The selectivity of BIIB054 for different αSyn species was determined by ITC, surface plasmon resonance and ELISA and confirmed that BIIB054 had 800-fold higher affinity for fibrillar αSyn compared to monomeric αSyn (Weihofen et al., 2019). In addition, murine version of BIIB054 detected αSyn present in PD and DLB tissue homogenates but not in control cases, and bound to αSyn in LBs, LNs and synapses in IHC assays (Weihofen et al., 2019).

The pharmacokinetic properties of BIIB054 were tested in rats and cynomolgus monkeys (Wang et al., 2018). BIIB054 was injected i.v. at 10 mg/kg and serum and CSF were sampled over several days (Wang et al., 2018). The antibodies entered the CNS in proportion to dose with CSF levels peaking between 24 and 72 h (Wang et al., 2018).

BIIB054 treatment reduced behavioural and neuropathological impairments in mice injected with preformed fibrils (PFF). Three month old mice received 2–3 i.p. injections of 30 mg/kg BIIB054 prior to intra-striatal inoculation of 2 μl PFF (at a rate of 0.2 μl/min), then received weekly BIIB0054 injections up to 3 months post PFF inoculation (Weihofen et al., 2019). BIIB054 resulted in a 30% reduction in 6 KDa truncated αSyn after 100 days, and a 20% reduction in Dopamine transporter (DAT) loss after 3 months (Weihofen et al., 2019). BIIB054 improved behavioural impairment in the wire hanging test by 50% and delayed the onset of paralysis by 7 days (Weihofen et al., 2019).

BIIB054 has completed two Phase I clinical trials to test its safety and pharmacokinetics in healthy participants and mild- moderate PD (Brys et al., 2018).

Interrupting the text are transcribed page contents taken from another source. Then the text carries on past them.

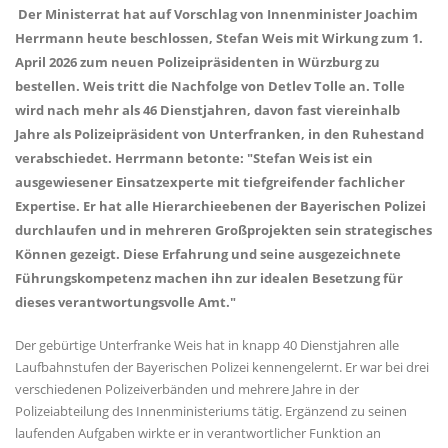
Der Ministerrat hat auf Vorschlag von Innenminister Joachim
Herrmann heute beschlossen, Stefan Weis mit Wirkung zum 1.
April 2026 zum neuen Polizeipräsidenten in Würzburg zu
bestellen. Weis tritt die Nachfolge von Detlev Tolle an. Tolle
wird nach mehr als 46 Dienstjahren, davon fast viereinhalb
Jahre als Polizeipräsident von Unterfranken, in den Ruhestand
verabschiedet. Herrmann betonte: "Stefan Weis ist ein
ausgewiesener Einsatzexperte mit tiefgreifender fachlicher
Expertise. Er hat alle Hierarchieebenen der Bayerischen Polizei
durchlaufen und in mehreren Großprojekten sein strategisches
Können gezeigt. Diese Erfahrung und seine ausgezeichnete
Führungskompetenz machen ihn zur idealen Besetzung für
dieses verantwortungsvolle Amt."
Der gebürtige Unterfranke Weis hat in knapp 40 Dienstjahren alle
Laufbahnstufen der Bayerischen Polizei kennengelernt. Er war bei drei
verschiedenen Polizeiverbänden und mehrere Jahre in der
Polizeiabteilung des Innenministeriums tätig. Ergänzend zu seinen
laufenden Aufgaben wirkte er in verantwortlicher Funktion an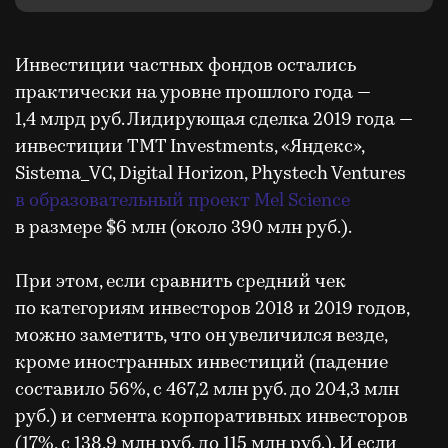
Инвестиции частных фондов остались
практически на уровне прошлого года —
1,4 млрд руб. Лидирующая сделка 2019 года —
инвестиции TMT Investments, «Яндекс»,
Sistema_VC, Digital Horizon, Phystech Ventures
в образовательный проект Mel Science
в размере $6 млн (около 390 млн руб.).
При этом, если сравнить средний чек
по категориям инвесторов 2018 и 2019 годов,
можно заметить, что он увеличился везде,
кроме иностранных инвестиций (падение
составило 56%, с 467,2 млн руб. до 204,3 млн
руб.) и сегмента корпоративных инвесторов
(17%, с 138,9 млн руб. до 115 млн руб.). И если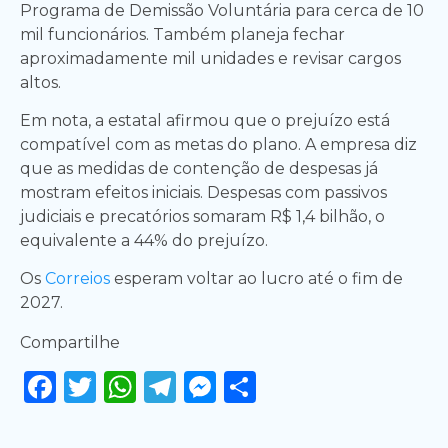
Programa de Demissão Voluntária para cerca de 10
mil funcionários. Também planeja fechar
aproximadamente mil unidades e revisar cargos
altos.
Em nota, a estatal afirmou que o prejuízo está
compatível com as metas do plano. A empresa diz
que as medidas de contenção de despesas já
mostram efeitos iniciais. Despesas com passivos
judiciais e precatórios somaram R$ 1,4 bilhão, o
equivalente a 44% do prejuízo.
Os
Correios
esperam voltar ao lucro até o fim de
2027.
Compartilhe
Facebook
Twitter
WhatsApp
Telegram
Messenger
Share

Eighteen PD patients received single i.v. injections of BIIB054 of either 15 or 45 mg/kg. Serum to CSF ratios of BIIB054 were similar to that observed in preclinical studies (0.4%) with a blood half-life of 30 days (Brys et al., 2018). BIIB054 was found to complex with αSyn in the blood plasma suggesting target engagement. Overall the drug was well tolerated with no TEAEs (Brys et al., 2018).

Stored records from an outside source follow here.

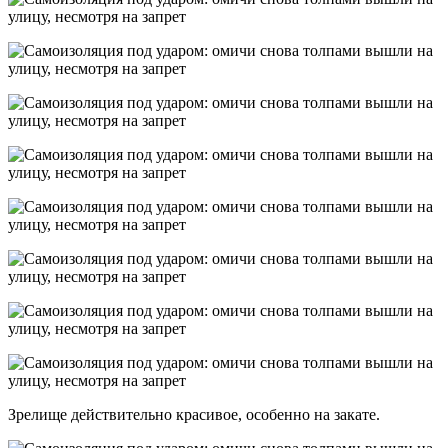
Зрелище действительно красивое, особенно на закате.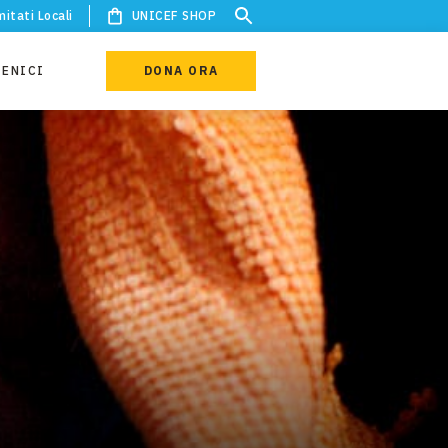
itati Locali
UNICEF SHOP
IENICI
DONA ORA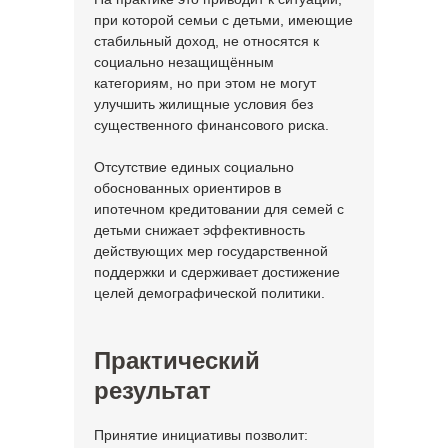
при которой семьи с детьми, имеющие
стабильный доход, не относятся к
социально незащищённым
категориям, но при этом не могут
улучшить жилищные условия без
существенного финансового риска.
Отсутствие единых социально
обоснованных ориентиров в
ипотечном кредитовании для семей с
детьми снижает эффективность
действующих мер государственной
поддержки и сдерживает достижение
целей демографической политики.
Практический
результат
Принятие инициативы позволит: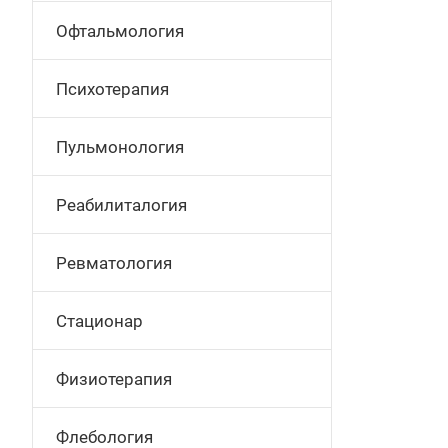
Офтальмология
Психотерапия
Пульмонология
Реабилиталогия
Ревматология
Стационар
Физиотерапия
Флебология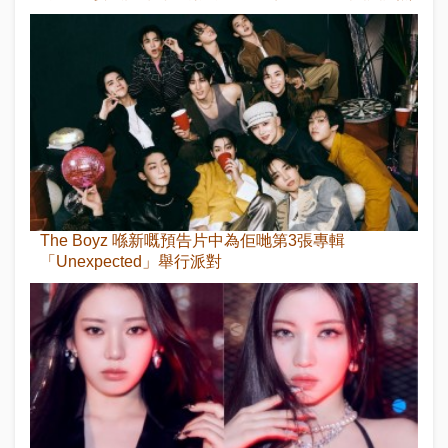
The Boyz 喺新嘅預告片中為佢哋第3張專輯
「Unexpected」舉行派對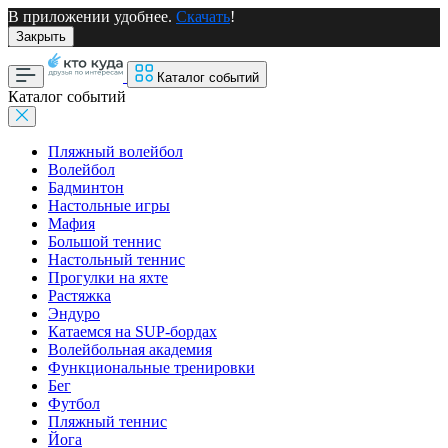
В приложении удобнее.
Скачать
!
Закрыть
Каталог событий
Каталог событий
Пляжный волейбол
Волейбол
Бадминтон
Настольные игры
Мафия
Большой теннис
Настольный теннис
Прогулки на яхте
Растяжка
Эндуро
Катаемся на SUP-бордах
Волейбольная академия
Функциональные тренировки
Бег
Футбол
Пляжный теннис
Йога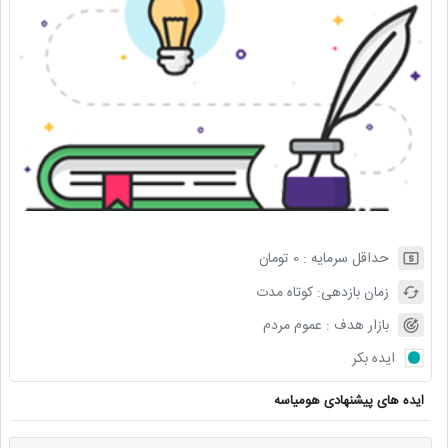
حداقل سرمایه :
0
تومان
زمان بازدهی:
کوتاه مدت
بازار هدف :
عموم مردم
ایده بکر
ایده های پیشنهادی هومیاسه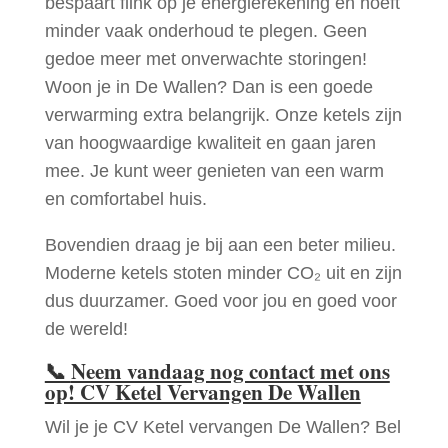
bespaart flink op je energierekening en hoeft
minder vaak onderhoud te plegen. Geen
gedoe meer met onverwachte storingen!
Woon je in De Wallen? Dan is een goede
verwarming extra belangrijk. Onze ketels zijn
van hoogwaardige kwaliteit en gaan jaren
mee. Je kunt weer genieten van een warm
en comfortabel huis.
Bovendien draag je bij aan een beter milieu.
Moderne ketels stoten minder CO₂ uit en zijn
dus duurzamer. Goed voor jou en goed voor
de wereld!
📞
Neem vandaag nog contact met ons
op! CV Ketel Vervangen De Wallen
Wil je je CV Ketel vervangen De Wallen? Bel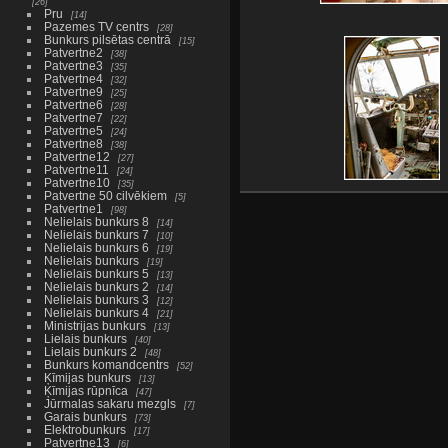
26
Pru
14
Pazemes TV centrs
28
Bunkurs pilsētas centrā
15
Patvertne2
38
Patvertne3
35
Patvertne4
32
Patvertne9
25
Patvertne6
28
Patvertne7
22
Patvertne5
24
Patvertne8
38
Patvertne12
27
Patvertne11
24
Patvertne10
35
Patvertne 50 cilvēkiem
5
Patvertne1
98
Nelielais bunkurs 8
14
Nelielais bunkurs 7
10
Nelielais bunkurs 6
19
Nelielais bunkurs
19
Nelielais bunkurs 5
13
Nelielais bunkurs 2
14
Nelielais bunkurs 3
12
Nelielais bunkurs 4
21
Ministrijas bunkurs
13
Lielais bunkurs
40
Lielais bunkurs 2
48
Bunkurs komandcentrs
52
Ķīmijas bunkurs
13
Ķīmijas rūpnīca
47
Jūrmalas sakaru mezgls
7
Garais bunkurs
73
Elektrobunkurs
17
Patvertne13
6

The efficacy of BIIB054 was investigated using the MDS-UPDRS score in a phase 2 ascending dose trial (SPARK). PD patients were administered monthly doses of BIIB054 ranging between 250 and 3,500 mg and placebo over 2 years. Patients receiving placebo transitioned to BIIB054 in the second year of the study. Simulation analysis estimated that these doses would achieve 50 to over 90% target engagement in ISF (Kuchimanchi et al., 2020). Due to failure of BIIB054 to meet its primary and secondary endpoints, Biogen has closed the SPARK trial and halted further development of BIIB054.